IMFのリサーチ部門のディレクターであるマイケル・ムサは、ボルカーのアプローチを高く評価し、次のように書いている。「連邦準備制度は、インフレ対策のために金融引き締め政策を維持するか、不況対策のために金融緩和を行うかという苦渋の選択を迫られたとき、インフレ対策を選択することを示さなければならなかった。言い換えると、信頼性を確立するために連邦準備制度理事会は、血を、たくさんの血を、他人の血を流す意思があることを示さなければならなかった」。{69}そして彼は「他人の血」を流したのである。ボルカーの仕事が終わる頃には、何百万もの製造業の雇用が失われ、賃金は30%以上も下落し、中西部の産業は決して回復することはなかった。ボルカーが放ったもう1つの矢は規制緩和で、さらに賃金を下げ、米国の労働力を破壊することを目的としていた。あるコラムニストはこう書いている。
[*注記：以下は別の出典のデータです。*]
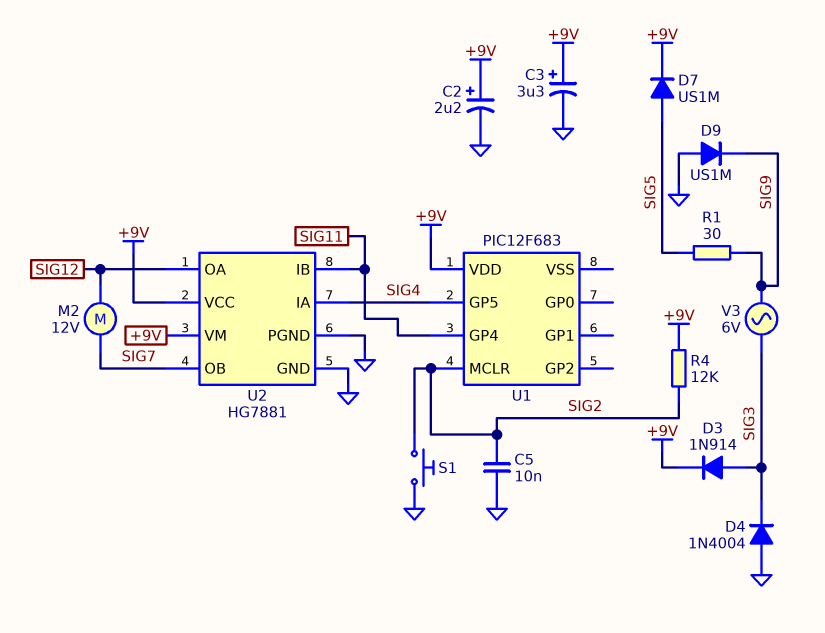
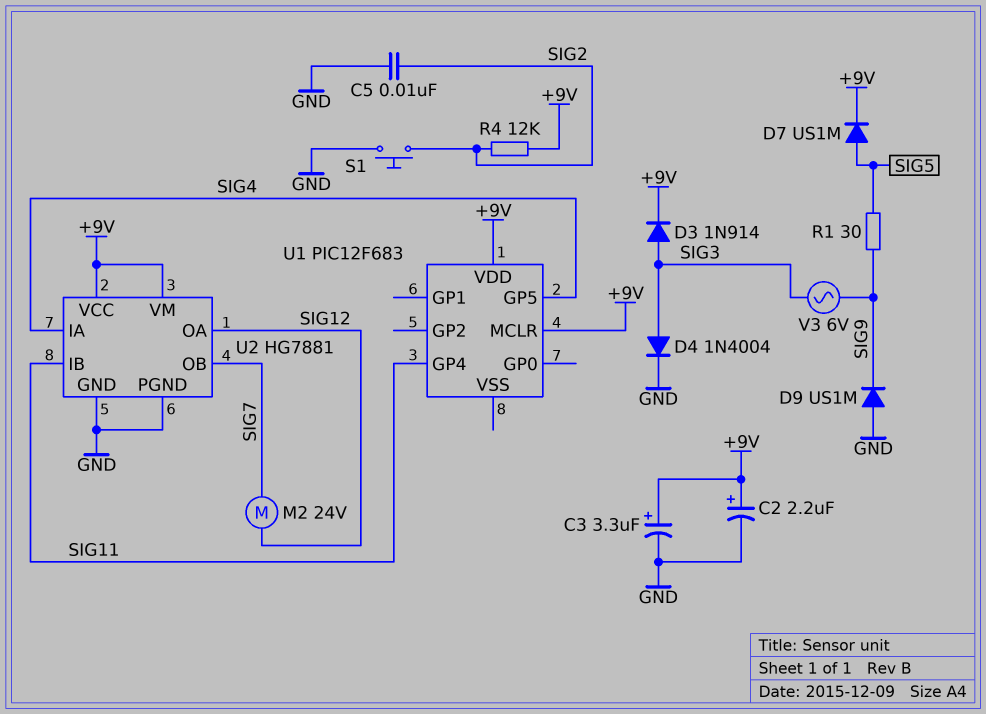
D4: diode 1N4004 (A GND, K SIG3) -> diode 1N4004 (A SIG3, K GND)
M2: motor 12V (SIG7, SIG12) -> motor 24V (SIG7, SIG12)
U1 pin MCLR: SIG2 -> +9V

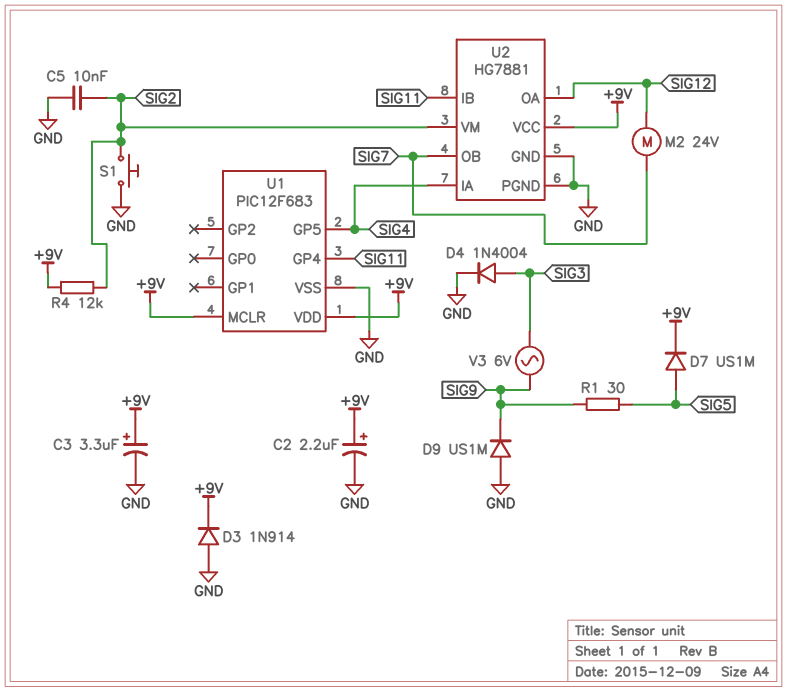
D3: diode 1N914 (A SIG3, K +9V) -> diode 1N914 (A GND, K +9V)
U1 pin VSS: none -> GND
U2 pin VM: +9V -> SIG2

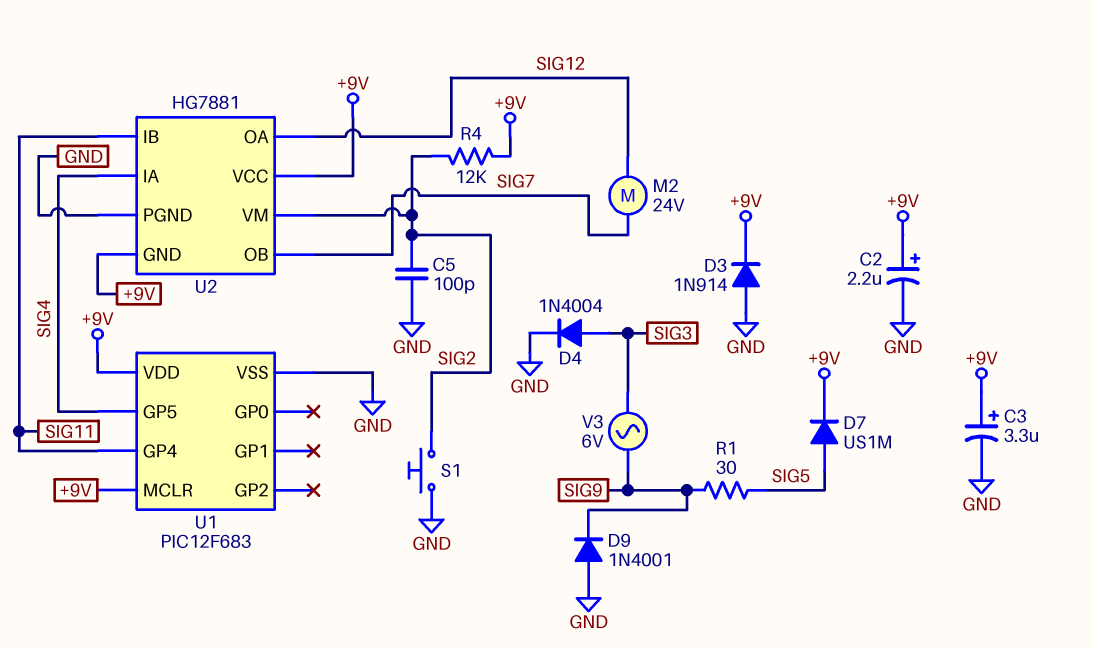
C5: 10nF (GND, SIG2) -> 100pF (GND, SIG2)
D9: diode US1M (A GND, K SIG9) -> diode 1N4001 (A GND, K SIG9)
U2 pin GND: GND -> +9V

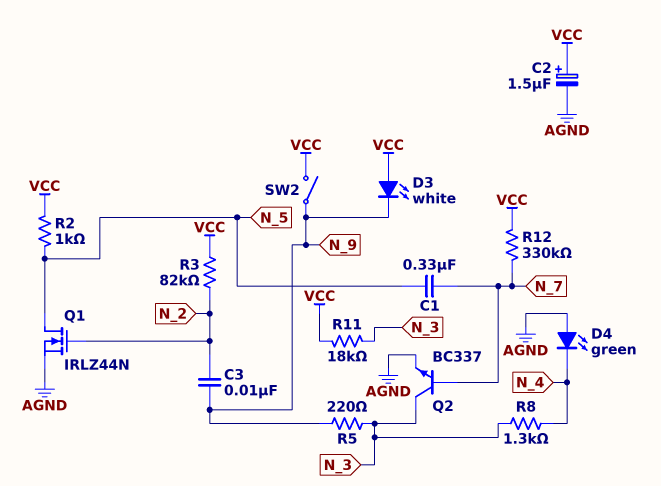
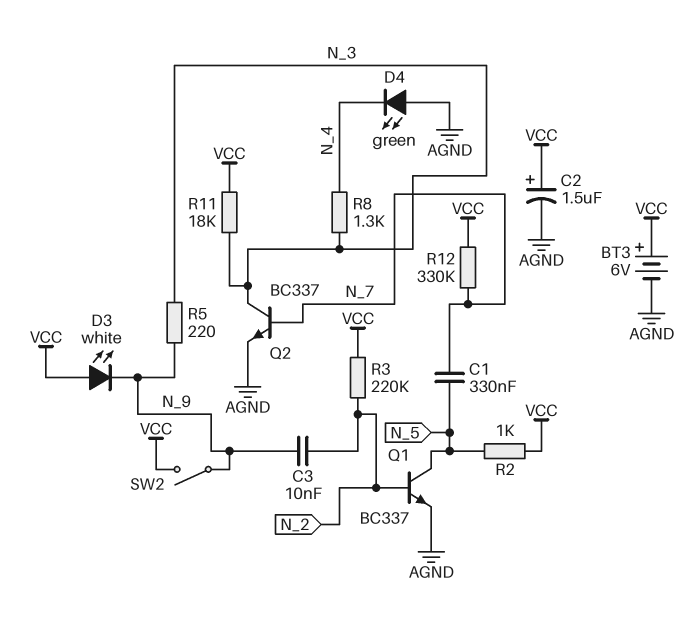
BT3: none -> 6V (plus VCC, minus AGND)
Q1: NMOS IRLZ44N (G N_2, D N_5, S AGND) -> NPN BC337 (B N_2, C N_5, E AGND)
R3: 82k (N_2, VCC) -> 220k (N_2, VCC)

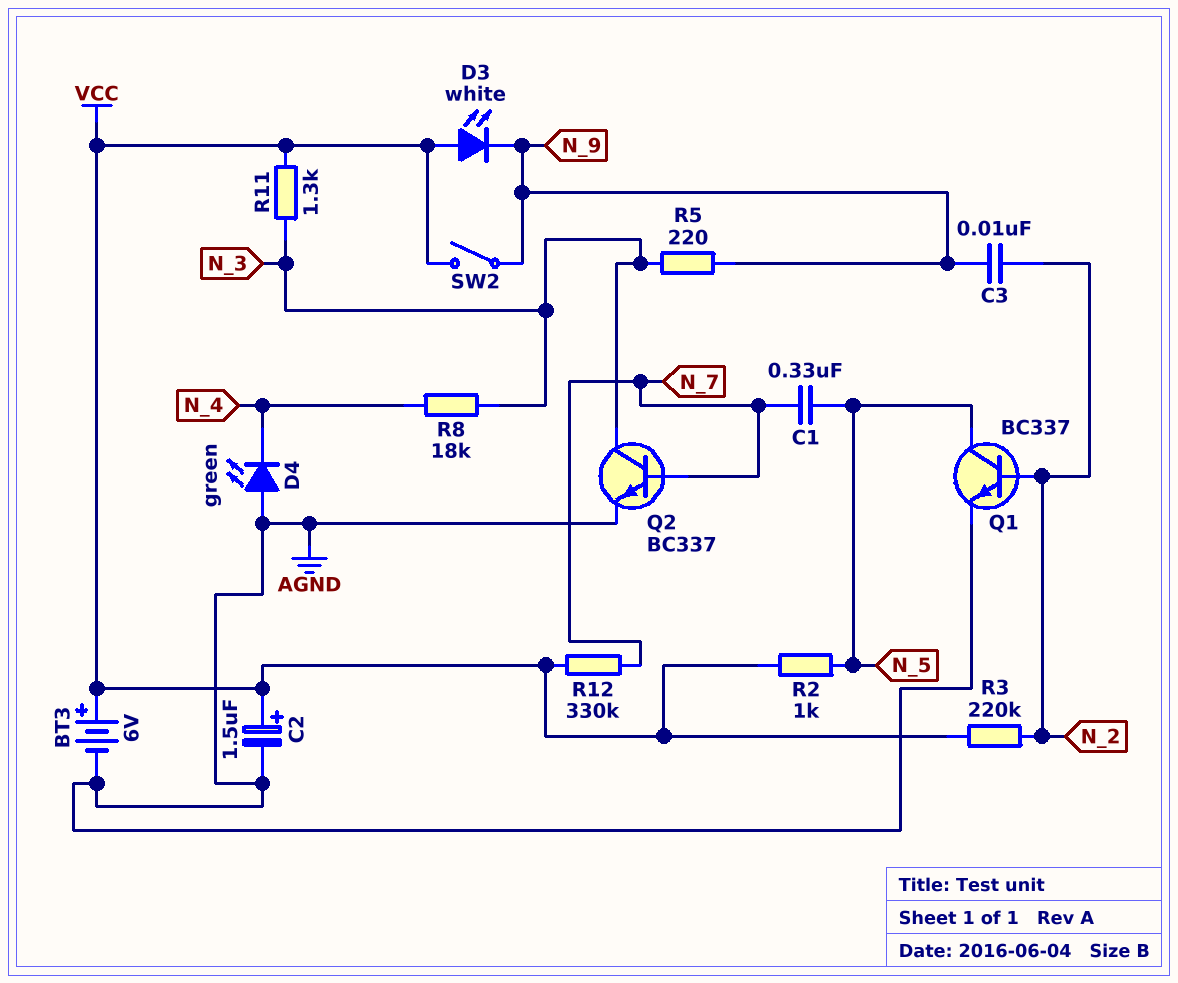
R8: 1.3k (N_3, N_4) -> 18k (N_3, N_4)
R11: 18k (N_3, VCC) -> 1.3k (N_3, VCC)

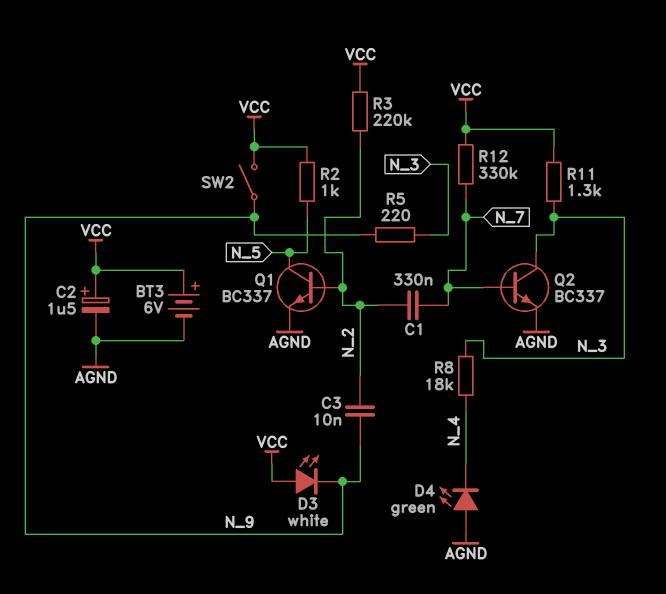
C1: 330nF (N_5, N_7) -> 330nF (N_2, N_7)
「興味深いことに、この戦争の最大の敵である労働者は、この巻き添えとなった農民やラテンアメリカの人々と同じく、回想の中で言及されることはなかった。しかし、労働者は国家に敵視されるようなことをしたのだろうか?この人たちは、はした金以上のものを求めること以外の何か悪いことをしたのだろうか?」。最近の演説でオバマが「1970年代後半から社会契約が崩れ始めた」と述べた。彼はその原因を十分に認識していながらそれを明言しなかった。